Эта сложность характеров достигалась не механическим сочетанием разнообразных и противоречивых свойств. В образах Ловласа и Клариссы Ричардсон сумел показать, как тесно связаны между собой пороки и добродетели, оказывающиеся иной раз проявлением одной и той же черты человеческого характера.
<…>
Диалектика характеров Клариссы и Ловласа раскрывается в их столкновении, определяющем все движение сюжета. Конфликт Ловласа и Клариссы в изображении Ричардсона многогранен. Это индивидуальный психологический конфликт двух воль и двух сердец; это социальный конфликт людей различных классовых группировок; это, наконец, наиболее важный для самого автора этический конфликт двух нравственных кодексов, разных отношений к жизни и к «человеческой природе».

■ ■ ■

[ЧТО СДЕЛАТЬ] Перепечатайте текст о Клариссе и Ловласе целиком, слово в слово. Список здесь не понадобится.

[ЧТО ДАНО]
■ ■ ■

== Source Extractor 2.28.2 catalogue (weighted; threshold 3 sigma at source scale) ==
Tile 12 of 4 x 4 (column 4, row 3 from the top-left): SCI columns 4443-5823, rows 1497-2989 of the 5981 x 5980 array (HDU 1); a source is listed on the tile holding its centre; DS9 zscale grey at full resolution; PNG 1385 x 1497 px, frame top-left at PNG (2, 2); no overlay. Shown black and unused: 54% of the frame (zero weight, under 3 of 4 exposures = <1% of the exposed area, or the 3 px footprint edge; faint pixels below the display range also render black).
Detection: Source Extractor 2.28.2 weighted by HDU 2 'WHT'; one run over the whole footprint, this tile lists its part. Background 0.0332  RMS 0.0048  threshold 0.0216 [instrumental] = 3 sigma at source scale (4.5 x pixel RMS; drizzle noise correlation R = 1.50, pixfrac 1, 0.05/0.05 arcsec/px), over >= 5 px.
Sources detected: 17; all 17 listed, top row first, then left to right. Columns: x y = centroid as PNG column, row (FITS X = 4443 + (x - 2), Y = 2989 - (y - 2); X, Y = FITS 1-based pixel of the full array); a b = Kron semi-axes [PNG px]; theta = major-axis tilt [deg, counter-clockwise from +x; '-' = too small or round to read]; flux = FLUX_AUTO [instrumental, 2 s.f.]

■ ■ ■

[ПРАВИЛЬНЫЙ ОТВЕТ]
Эта сложность характеров достигалась не механическим сочетанием разнообразных и противоречивых свойств. В образах Ловласа и Клариссы Ричардсон сумел показать, как тесно связаны между собой пороки и добродетели, оказывающиеся иной раз проявлением одной и той же черты человеческого характера.
<…>
Диалектика характеров Клариссы и Ловласа раскрывается в их столкновении, определяющем все движение сюжета. Конфликт Ловласа и Клариссы в изображении Ричардсона многогранен. Это индивидуальный психологический конфликт двух воль и двух сердец; это социальный конфликт людей различных классовых группировок; это, наконец, наиболее важный для самого автора этический конфликт двух нравственных кодексов, разных отношений к жизни и к «человеческой природе».